Given data ::

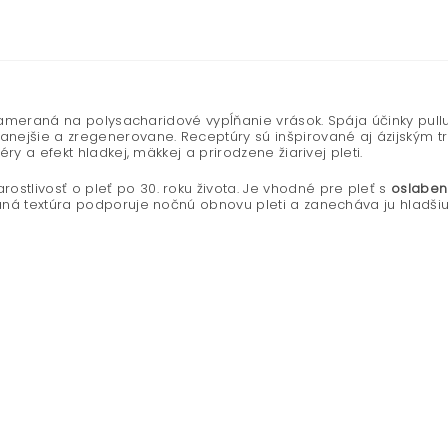
zameraná na polysacharidové vypĺňanie vrások. Spája účinky pullul
vanejšie a zregenerovane. Receptúry sú inšpirované aj ázijským
ry a efekt hladkej, mäkkej a prirodzene žiarivej pleti.
stlivosť o pleť po 30. roku života. Je vhodné pre pleť s
oslaben
ná textúra podporuje nočnú obnovu pleti a zanecháva ju hladšiu,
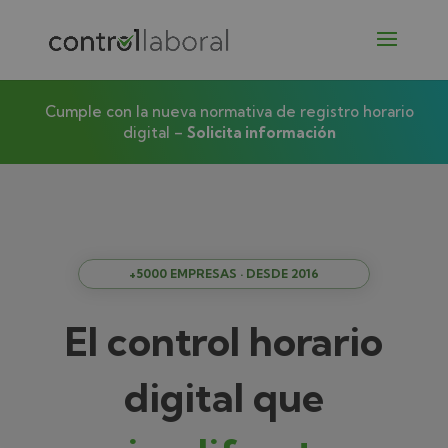
Cumple con la nueva normativa de registro horario
digital –
Solicita información
+5000 EMPRESAS · DESDE 2016
El control horario
digital que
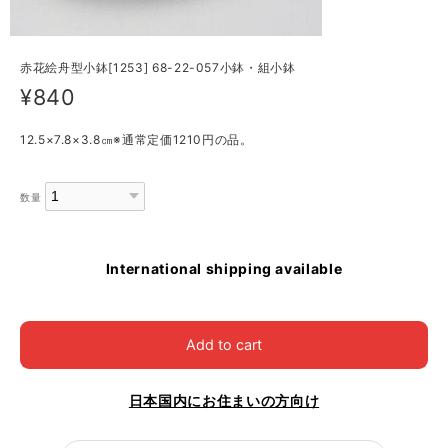
赤花絵舟型小鉢[1253] 68-22-057小鉢・組小鉢
¥840
12.5×7.8×3.8㎝※通常定価1210円の品。
数量
International shipping available
Add to cart
日本国内にお住まいの方向け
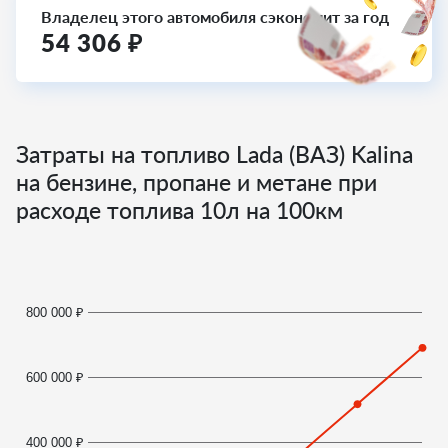
Владелец этого автомобиля сэкономит за год
54 306
₽
Затраты на топливо Lada (ВАЗ) Kalina
на бензине, пропане и метане при
расходе топлива
10
л на 100км
800 000 ₽
600 000 ₽
400 000 ₽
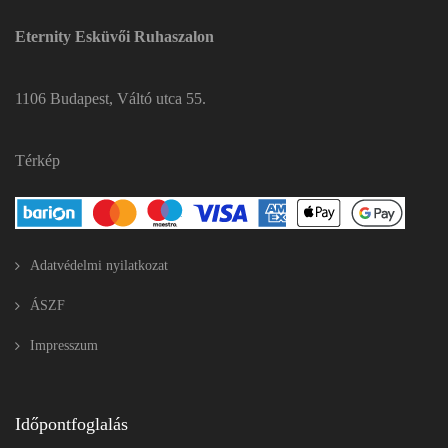
Eternity Esküvői Ruhaszalon
1106 Budapest, Váltó utca 55.
Térkép
Adatvédelmi nyilatkozat
ÁSZF
Impresszum
Időpontfoglalás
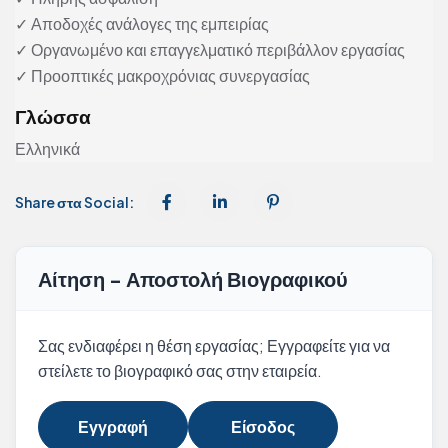
✓ Αποδοχές ανάλογες της εμπειρίας
✓ Οργανωμένο και επαγγελματικό περιβάλλον εργασίας
✓ Προοπτικές μακροχρόνιας συνεργασίας
Γλώσσα
Ελληνικά
Share στα Social:
Αίτηση - Αποστολή Βιογραφικού
Σας ενδιαφέρει η θέση εργασίας; Εγγραφείτε για να
στείλετε το βιογραφικό σας στην εταιρεία.
Εγγραφή
Είσοδος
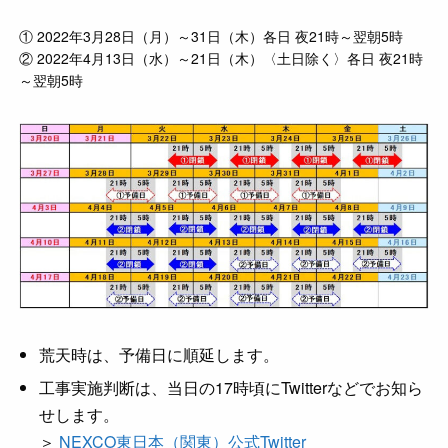
① 2022年3月28日（月）～31日（木）各日 夜21時～翌朝5時
② 2022年4月13日（水）～21日（木）〈土日除く〉各日 夜21時
～翌朝5時
荒天時は、予備日に順延します。
工事実施判断は、当日の17時頃にTwitterなどでお知ら
せします。
＞
NEXCO東日本（関東）公式Twitter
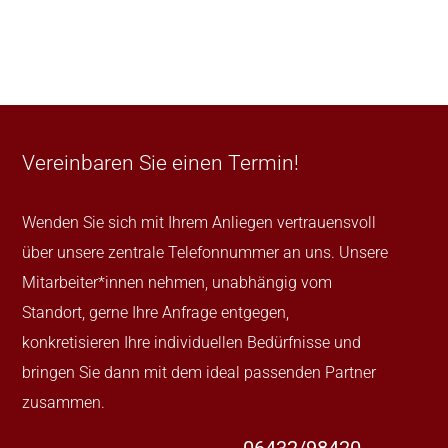
Vereinbaren Sie einen Termin!
Wenden Sie sich mit Ihrem Anliegen vertrauensvoll
über unsere zentrale Telefonnummer an uns. Unsere
Mitarbeiter*innen nehmen, unabhängig vom
Standort, gerne Ihre Anfrage entgegen,
konkretisieren Ihre individuellen Bedürfnisse und
bringen Sie dann mit dem ideal passenden Partner
zusammen.
06432/98420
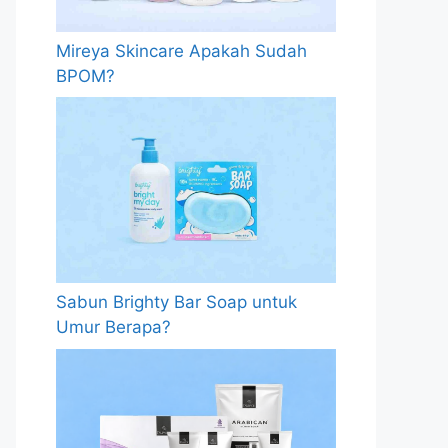
Mireya Skincare Apakah Sudah
BPOM?
Sabun Brighty Bar Soap untuk
Umur Berapa?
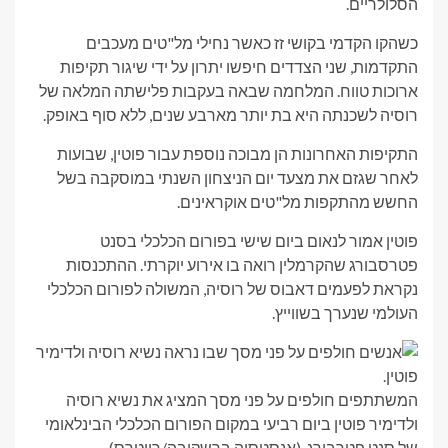
הסלולריים.
כשהקו הקדמי בקושי זז כאשר נחילי מל"טים מעכבים
התקדמות, שני הצדדים חיפשו יתרון על ידי שיגור תקיפות
ארוכות טווח. המלחמה שבאה בעקבות פלישתה המלאה של
רוסיה לשכנתה היא בת יותר מארבע שנים, ללא סוף באופק.
התקיפות האחרונות הן מבוכה נוספת עבור פוטין, שבועות
לאחר שגזם את מצעד יום הניצחון השנתי במוסקבה בשל
החשש מהתקפות מל"טים אוקראינים.
פוטין אמור לנאום ביום שישי בפורום הכלכלי בסנט
פטרסבורג שהקרמלין רואה בו אירוע יוקרתי. ההתכנסות
נקראת לפעמים דאבוס של רוסיה, המשולה לפורום הכלכלי
העולמי שנערך בשווייץ.
המשתתפים חולפים על פני מסך המציג את נשיא רוסיה
ולדימיר פוטין ביום רביעי במקום הפורום הכלכלי הבינלאומי
של סנט פטרבורג.
(אנסטסיה ברשקובה/רויטרס)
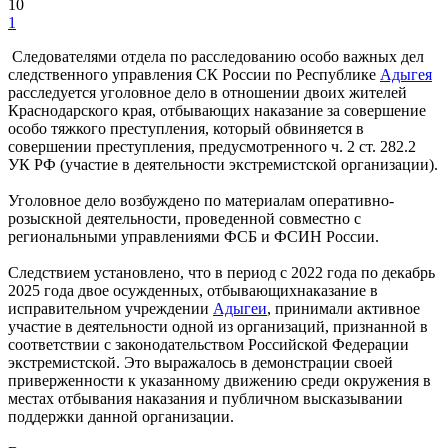
10
1
Следователями отдела по расследованию особо важных дел
следственного управления СК России по Республике
Адыгея
расследуется уголовное дело в отношении двоих жителей
Краснодарского края, отбывающих наказание за совершение
особо тяжкого преступления, который обвиняется в
совершении преступления, предусмотренного ч. 2 ст. 282.2
УК РФ (участие в деятельности экстремистской организации).
Уголовное дело возбуждено по материалам оперативно-
розыскной деятельности, проведенной совместно с
региональными управлениями ФСБ и ФСИН России.
Следствием установлено, что в период с 2022 года по декабрь
2025 года двое осужденных, отбывающихнаказание в
исправительном учреждении
Адыгеи
, принимали активное
участие в деятельности одной из организаций, признанной в
соответствии с законодательством Российской Федерации
экстремистской. Это выражалось в демонстрации своей
приверженности к указанному движению среди окружения в
местах отбывания наказания и публичном высказывании
поддержки данной организации.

What is needed :: Output should consist of the lines above from the one with "NEXCO東日本（関東）公式Twitter" down to the one with "ארוכות טווח. המלחמה", exact and without pictures.

Result for this task ::
NEXCO東日本（関東）公式Twitter
Vereinbaren Sie einen Termin!
Wenden Sie sich mit Ihrem Anliegen vertrauensvoll
über unsere zentrale Telefonnummer an uns. Unsere
Mitarbeiter*innen nehmen, unabhängig vom
Standort, gerne Ihre Anfrage entgegen,
konkretisieren Ihre individuellen Bedürfnisse und
bringen Sie dann mit dem ideal passenden Partner
zusammen.
06432/98420
Mireya Skincare Apakah Sudah
BPOM?
Sabun Brighty Bar Soap untuk
Umur Berapa?
הסלולריים.
כשהקו הקדמי בקושי זז כאשר נחילי מל"טים מעכבים
התקדמות, שני הצדדים חיפשו יתרון על ידי שיגור תקיפות
ארוכות טווח. המלחמה שבאה בעקבות פלישתה המלאה של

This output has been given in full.